To do: Type out the data exactly as given. Skip any image.

Data shown:
--- START ---

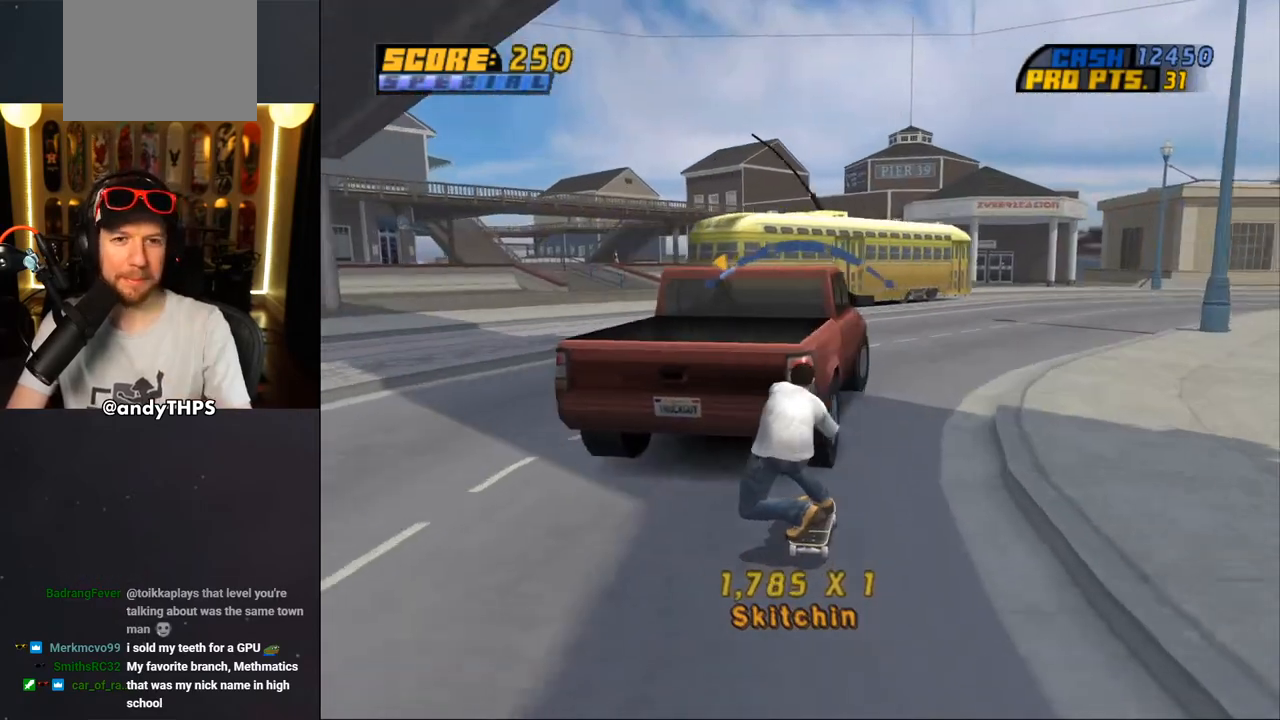
{"buttons": ["CROSS"], "left_stick": "center", "right_stick": "center", "events": [[150, "DPAD_RIGHT", "down"], [233, "DPAD_DOWN", "down"], [450, "DPAD_DOWN", "up"], [483, "DPAD_RIGHT", "up"]]}
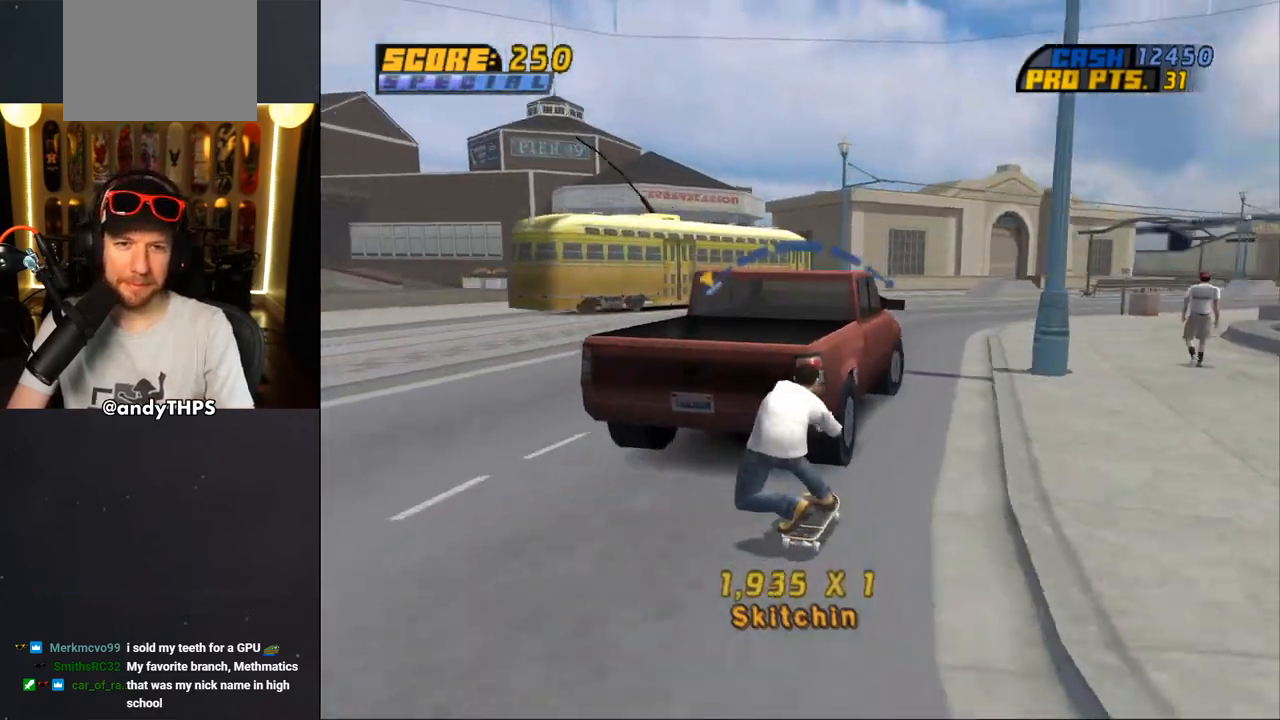
{"buttons": ["CROSS"], "left_stick": "center", "right_stick": "center", "events": [[267, "DPAD_LEFT", "down"], [450, "DPAD_LEFT", "up"]]}
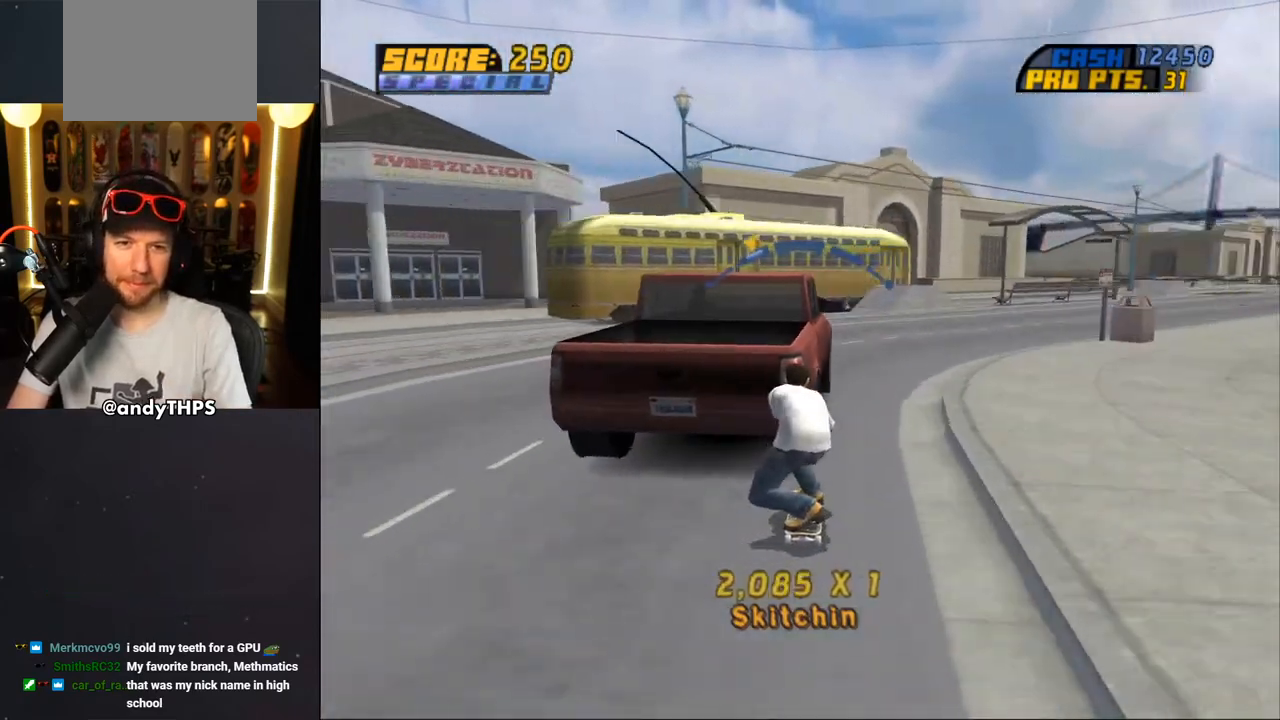
{"buttons": ["CROSS"], "left_stick": "center", "right_stick": "center", "events": []}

--- END ---

Written solution:
{"buttons": ["CROSS"], "left_stick": "center", "right_stick": "center", "events": [[150, "DPAD_RIGHT", "down"], [233, "DPAD_DOWN", "down"], [450, "DPAD_DOWN", "up"], [483, "DPAD_RIGHT", "up"]]}
{"buttons": ["CROSS"], "left_stick": "center", "right_stick": "center", "events": [[267, "DPAD_LEFT", "down"], [450, "DPAD_LEFT", "up"]]}
{"buttons": ["CROSS"], "left_stick": "center", "right_stick": "center", "events": []}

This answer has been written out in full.